[Saved data entries]
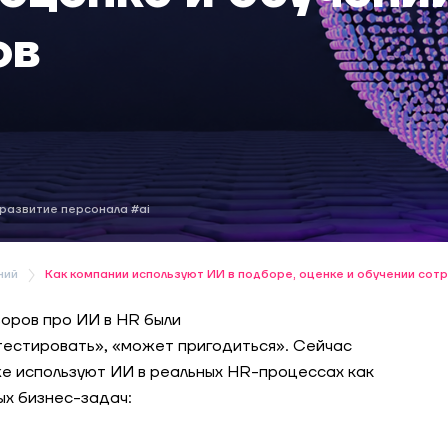
ов
развитие персонала
#ai
ний
Как компании используют ИИ в подборе, оценке и обучении сот
оров про ИИ в HR были
тестировать», «может пригодиться». Сейчас
же используют ИИ в реальных HR-процессах как
ых бизнес-задач:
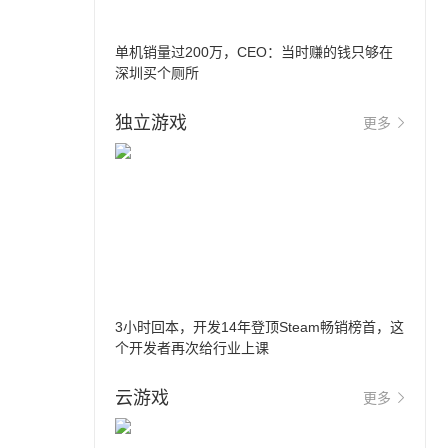
单机销量过200万，CEO：当时赚的钱只够在
深圳买个厕所
独立游戏
更多
3小时回本，开发14年登顶Steam畅销榜首，这
个开发者再次给行业上课
云游戏
更多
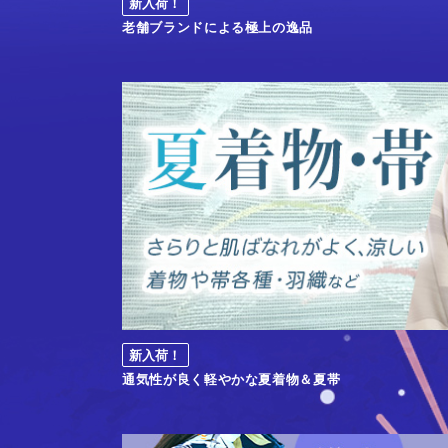
新入荷！
老舗ブランドによる極上の逸品
新入荷！
通気性が良く軽やかな夏着物＆夏帯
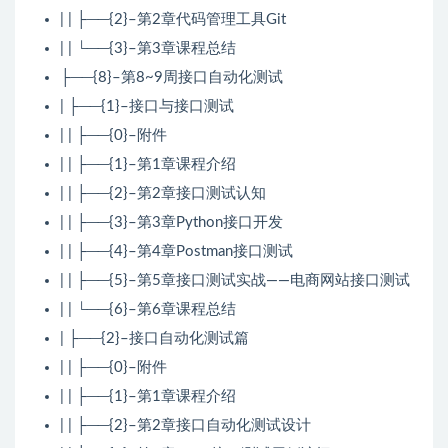
| | ├──{2}–第2章代码管理工具Git
| | └──{3}–第3章课程总结
├──{8}–第8~9周接口自动化测试
| ├──{1}–接口与接口测试
| | ├──{0}–附件
| | ├──{1}–第1章课程介绍
| | ├──{2}–第2章接口测试认知
| | ├──{3}–第3章Python接口开发
| | ├──{4}–第4章Postman接口测试
| | ├──{5}–第5章接口测试实战——电商网站接口测试
| | └──{6}–第6章课程总结
| ├──{2}–接口自动化测试篇
| | ├──{0}–附件
| | ├──{1}–第1章课程介绍
| | ├──{2}–第2章接口自动化测试设计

TASK STATEMENT | Reproduce every line above word for word, omitting the pictures.

SOLVED PROBLEM |
ов
развитие персонала
#ai
ний
Как компании используют ИИ в подборе, оценке и обучении сот
оров про ИИ в HR были
тестировать», «может пригодиться». Сейчас
же используют ИИ в реальных HR-процессах как
ых бизнес-задач:
单机销量过200万，CEO：当时赚的钱只够在
深圳买个厕所
独立游戏
更多
3小时回本，开发14年登顶Steam畅销榜首，这
个开发者再次给行业上课
云游戏
更多
新入荷！
老舗ブランドによる極上の逸品
新入荷！
通気性が良く軽やかな夏着物＆夏帯
| | ├──{2}–第2章代码管理工具Git
| | └──{3}–第3章课程总结
├──{8}–第8~9周接口自动化测试
| ├──{1}–接口与接口测试
| | ├──{0}–附件
| | ├──{1}–第1章课程介绍
| | ├──{2}–第2章接口测试认知
| | ├──{3}–第3章Python接口开发
| | ├──{4}–第4章Postman接口测试
| | ├──{5}–第5章接口测试实战——电商网站接口测试
| | └──{6}–第6章课程总结
| ├──{2}–接口自动化测试篇
| | ├──{0}–附件
| | ├──{1}–第1章课程介绍
| | ├──{2}–第2章接口自动化测试设计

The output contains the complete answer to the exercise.